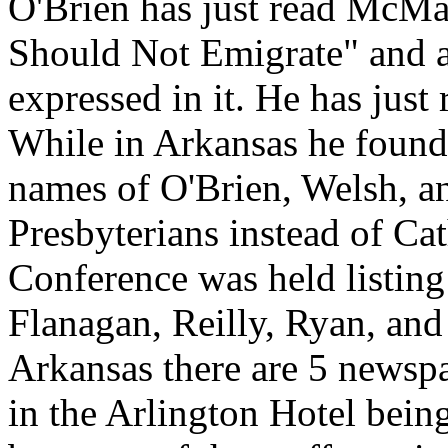
O'Brien has just read McMast
Should Not Emigrate" and a
expressed in it. He has just 
While in Arkansas he found
names of O'Brien, Welsh, 
Presbyterians instead of Cat
Conference was held listin
Flanagan, Reilly, Ryan, and
Arkansas there are 5 newspa
in the Arlington Hotel bein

> _GOAL OF THE EXERCISE_: Leave the images out and output the remaining material exactly as it stands.

> _WRITTEN ANSWER_:
O'Brien has just read McMast
Should Not Emigrate" and a
expressed in it. He has just 
While in Arkansas he found
names of O'Brien, Welsh, 
Presbyterians instead of Cat
Conference was held listin
Flanagan, Reilly, Ryan, and
Arkansas there are 5 newspa
in the Arlington Hotel bein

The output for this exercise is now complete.